Gastrointestinal stromal tumour (GIST). (a) Photograph of resected and opened exophytic mass originating from a jejunal loop (not shown) in a 79-year-old woman who presented with abdominal discomfort shows a well-defined inner core (asterisk) surrounded by a larger solid tissue with necrotic and haemorrhagic changes. (b) Low-power photomicrograph (magnification ×4; haematoxylin–eosin stain) of the inner core (asterisk) shows involvement of all submucosal layers without infiltration of the mucosal epithelium. (c) CD-117 antibodies stain confirms GIST diagnosis (asterisk).

Figure 16

Low-grade subserosal gastrointestinal stromal tumour (GIST). Same patient as Figure 15. (a) Multidetector CT images demonstrate a large lesion (arrow) with well-defined margins originating from the mesenteric side of one of the last ileal loops, perihepatic ascites is confirmed (black arrow). (b) Sagittal reconstruction clearly demonstrates the prevalent extraluminal extension of the lesion, also evidencing multiple necrotic foci inside the lesion (asterisk).

Figure 17

High-grade intraluminal gastrointestinal stromal tumour (GIST). 73-year-old female with previously resected GIST and recent onset of intestinal obstruction. (a) Coronal T₂ weighted half-fourier acquisition single shot turbo spin echo image demonstrate a concentric wall thickening at the site of the previous resection (arrow) with dilatation of the upper bowel loop (black arrow).
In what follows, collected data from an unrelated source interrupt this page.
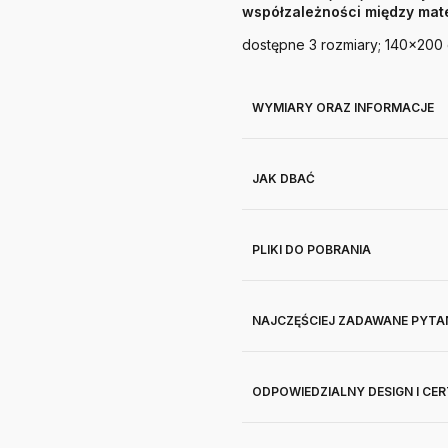
współzależności między mater
dostępne 3 rozmiary; 140x200
WYMIARY ORAZ INFORMACJE
JAK DBAĆ
PLIKI DO POBRANIA
NAJCZĘŚCIEJ ZADAWANE PYTA
ODPOWIEDZIALNY DESIGN I CE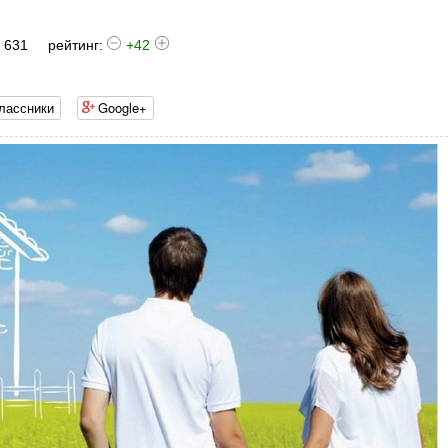
 631
рейтинг:
+42
лассники
Google+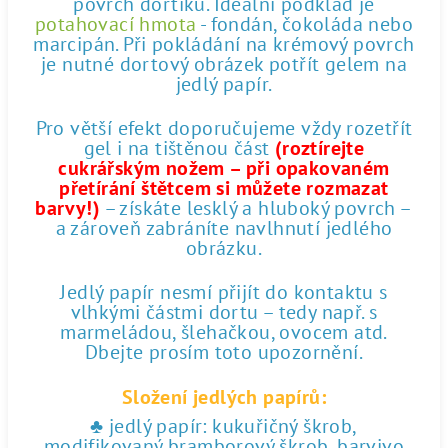
povrch dortíku. Ideální podklad je
potahovací hmota
- fondán, čokoláda nebo
marcipán. Při pokládání na krémový povrch
je nutné dortový obrázek potřít gelem na
jedlý papír.
Pro větší efekt doporučujeme vždy rozetřít
gel i na tištěnou část
(roztírejte
cukrářským nožem – při opakovaném
přetírání štětcem si můžete rozmazat
barvy!)
– získáte lesklý a hluboký povrch –
a zároveň zabráníte navlhnutí jedlého
obrázku.
Jedlý papír nesmí přijít do kontaktu s
vlhkými částmi dortu – tedy např. s
marmeládou, šlehačkou, ovocem atd.
Dbejte prosím toto upozornění.
Složení jedlých papírů:
♣ jedlý papír: kukuřičný škrob,
modifikovaný bramborový škrob, barvivo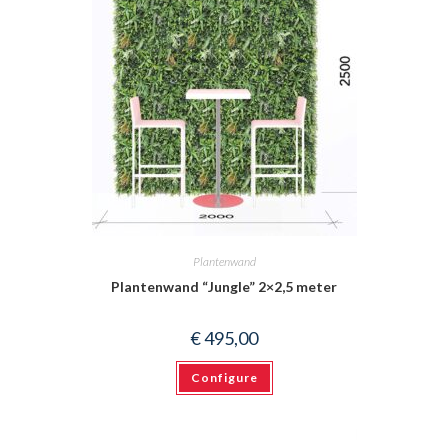
Plantenwand
Plantenwand “Jungle” 2×2,5 meter
€
495,00
Configure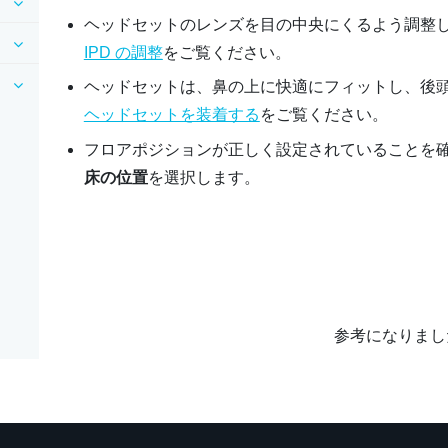
ヘッドセットのレンズを目の中央にくるよう調整
IPD の調整
をご覧ください。
ヘッドセットは、鼻の上に快適にフィットし、後
ヘッドセットを装着する
をご覧ください。
フロアポジションが正しく設定されていることを
床の位置
を選択します。
参考になりまし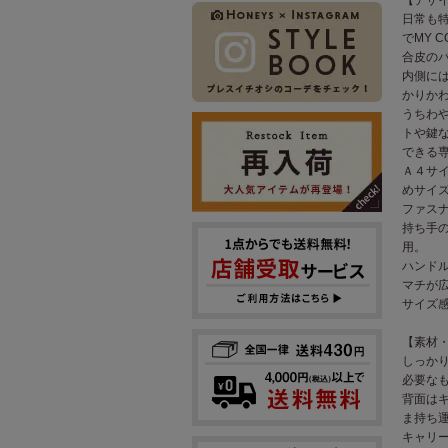
日常も
でMY 
合皮の
内側に
かりかわ
うちわ
トや鍵
できる
Ａ４サ
めサイ
ファス
持ち手
用。
ハンド
マチが
サイズ
【素材
しっか
必要な
背面は
ま持ち
キャリ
Multiple intestinal and peritoneal implants ((b) asterisk) are also identified. (c) Fat-saturated T₁ weighted spoiled gradient-echo image obtained after intravenous gadolinium administration show hypervascular liver lesions (arrowheads) and pelvic peritoneal implants ((d) asterisk).

Figure 18

Metastases. (a) Photograph of resected ileal loops and exophitic masses originating from the bowel wall in a 68-year-old woman with a previous diagnosis of cutaneous melanoma who presented with small bowel occlusion. (b) Low-power photomicrograph (magnification ×4; haematoxylin–eosin stain) shows neoplastic infiltration of the outer layers of bowel wall (asterisk) with intact mucosal epithelium (arrowhead). (c) High-power photomicrograph (magnification ×400; haematoxylin–eosin stain) demonstrate proliferation of round anaplastic cells involving the muscularis propria (arrows).

Figure 19

Metastases (melanoma). Same patient as Figure 18. (a) Multidetector CT images demonstrate a large lesion (arrow), with ill-defined lobulated margins, developing from inner wall layers of an ileal loop, while the lesion develops as a large mass with a necrotic core ((b, c) arrowheads) the bowel is not obstructed for the predominant extramural, vegetating aspect of the tumour.